— EXCERPT PROVIDED —
------------------------------

Seville European Film Festival
- Location: Seville, Spain
- Founded: 2004
- Most recent: 22nd Seville European Film Festival
- Directors: Manuel Cristóbal
- Website: Official Website

= Seville European Film Festival =

Film festival

The Seville European Film Festival (SEFF; Festival de Cine Europeo de Sevilla) is an annual film festival dedicated to European cinema held in November in Seville, Spain, since 2004.

== History ==

The festival is an initiative of the Instituto de la Cultura y las Artes de Sevilla (ICAS), which depends on the City Council of Seville. It is supported by the ICAA and the sub-programme Europe Creative MEDIA. Since 2013, it collaborates with Filmin.

The SEFF's program includes competition sections for feature films, documentaries, shorts and non-fiction along with special events such as retrospectives, screenings and public talks. The event includes the Independent Film Market. The festival also serves as a staging ground for the announcement of the nominations to the European Film Academy's European Film Awards. The event main venues are Teatro Lope de Vega and Teatro Alameda
Multicines Nervión Plaza.

In 2012, the festival art director Javier Martin Dominguez resigned, he was succeeded by José Luis Cienfuegos. Cienfuegos managed the SEFF until April 2023. His place was given to Tito Rodriguez, but the latter took medical leave, thus just a few days before the opening of the anniversary 20th edition Manuel Cristóbal became the SEFF's new director.

In 2023, the festival introduced Sevilla Cinema Lab, an initiative offering high-level training for cinema professionals.

------------------------------

— GIVEN RECORDS —
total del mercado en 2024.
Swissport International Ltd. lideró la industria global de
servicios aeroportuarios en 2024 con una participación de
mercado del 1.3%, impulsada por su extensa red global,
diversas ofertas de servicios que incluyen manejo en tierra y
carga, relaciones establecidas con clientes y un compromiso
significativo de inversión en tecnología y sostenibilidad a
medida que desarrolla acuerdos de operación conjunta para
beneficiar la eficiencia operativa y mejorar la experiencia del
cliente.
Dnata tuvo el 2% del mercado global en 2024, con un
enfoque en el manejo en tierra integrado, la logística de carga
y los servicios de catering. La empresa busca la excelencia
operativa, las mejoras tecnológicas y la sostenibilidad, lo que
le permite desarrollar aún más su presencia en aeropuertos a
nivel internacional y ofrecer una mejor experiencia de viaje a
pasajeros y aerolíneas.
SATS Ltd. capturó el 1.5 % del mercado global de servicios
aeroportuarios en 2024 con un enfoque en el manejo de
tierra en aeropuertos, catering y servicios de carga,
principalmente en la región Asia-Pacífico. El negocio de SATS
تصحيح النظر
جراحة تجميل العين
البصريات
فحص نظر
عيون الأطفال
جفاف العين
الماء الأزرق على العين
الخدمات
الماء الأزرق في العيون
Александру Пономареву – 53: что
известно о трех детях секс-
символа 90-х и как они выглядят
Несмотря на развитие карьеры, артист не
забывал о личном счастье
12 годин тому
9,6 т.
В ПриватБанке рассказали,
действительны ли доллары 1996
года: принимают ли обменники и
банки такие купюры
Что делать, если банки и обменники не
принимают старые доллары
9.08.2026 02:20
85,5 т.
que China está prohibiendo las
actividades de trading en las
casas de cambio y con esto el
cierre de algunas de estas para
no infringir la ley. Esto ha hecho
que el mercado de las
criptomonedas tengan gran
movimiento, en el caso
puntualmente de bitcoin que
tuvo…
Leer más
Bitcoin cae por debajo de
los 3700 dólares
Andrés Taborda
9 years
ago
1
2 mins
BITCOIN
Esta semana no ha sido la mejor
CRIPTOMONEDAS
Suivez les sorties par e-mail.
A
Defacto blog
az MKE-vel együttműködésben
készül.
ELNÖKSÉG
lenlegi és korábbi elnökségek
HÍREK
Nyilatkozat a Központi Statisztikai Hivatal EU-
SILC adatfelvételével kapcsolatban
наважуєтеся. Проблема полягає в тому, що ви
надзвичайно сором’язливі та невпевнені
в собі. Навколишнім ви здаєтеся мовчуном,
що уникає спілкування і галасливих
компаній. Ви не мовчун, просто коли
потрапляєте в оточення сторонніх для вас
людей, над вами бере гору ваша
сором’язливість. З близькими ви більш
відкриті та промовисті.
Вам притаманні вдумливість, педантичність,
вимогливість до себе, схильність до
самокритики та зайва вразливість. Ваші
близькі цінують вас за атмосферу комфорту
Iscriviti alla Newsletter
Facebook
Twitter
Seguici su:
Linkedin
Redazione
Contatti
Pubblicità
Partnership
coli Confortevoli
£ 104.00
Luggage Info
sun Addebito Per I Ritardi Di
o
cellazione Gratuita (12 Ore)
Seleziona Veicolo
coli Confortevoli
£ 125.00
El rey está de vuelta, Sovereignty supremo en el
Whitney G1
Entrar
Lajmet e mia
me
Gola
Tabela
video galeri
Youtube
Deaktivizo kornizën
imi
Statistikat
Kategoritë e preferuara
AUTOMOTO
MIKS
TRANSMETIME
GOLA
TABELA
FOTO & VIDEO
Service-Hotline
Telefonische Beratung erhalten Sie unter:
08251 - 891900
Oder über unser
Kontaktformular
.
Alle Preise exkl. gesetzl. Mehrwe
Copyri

------------------------------

— REQUIRED TASKS —
(A) Say whether each statement below agrees with the article on the Seville European Film Festival, answering yes or no and quoting the deciding words of the article: (i) The festival has collaborated with Filmin since 2013. (ii) The festival takes place every November. (iii) Sevilla Cinema Lab was introduced in 2012.
(B) Rewrite the passage of the article on the Seville European Film Festival starting at "The SEFF's program" and ending at "SEFF's new director.", with "public talks" replaced by "public discussions".

— TASK-BY-TASK SOLUTIONS —
(A)
(i) Yes: "Since 2013, it collaborates with Filmin."
(ii) Yes: "an annual film festival dedicated to European cinema held in November"
(iii) No: "In 2023, the festival introduced Sevilla Cinema Lab"

(B)
The SEFF's program includes competition sections for feature films, documentaries, shorts and non-fiction along with special events such as retrospectives, screenings and public discussions. The event includes the Independent Film Market. The festival also serves as a staging ground for the announcement of the nominations to the European Film Academy's European Film Awards. The event main venues are Teatro Lope de Vega and Teatro Alameda
Multicines Nervión Plaza.

In 2012, the festival art director Javier Martin Dominguez resigned, he was succeeded by José Luis Cienfuegos. Cienfuegos managed the SEFF until April 2023. His place was given to Tito Rodriguez, but the latter took medical leave, thus just a few days before the opening of the anniversary 20th edition Manuel Cristóbal became the SEFF's new director.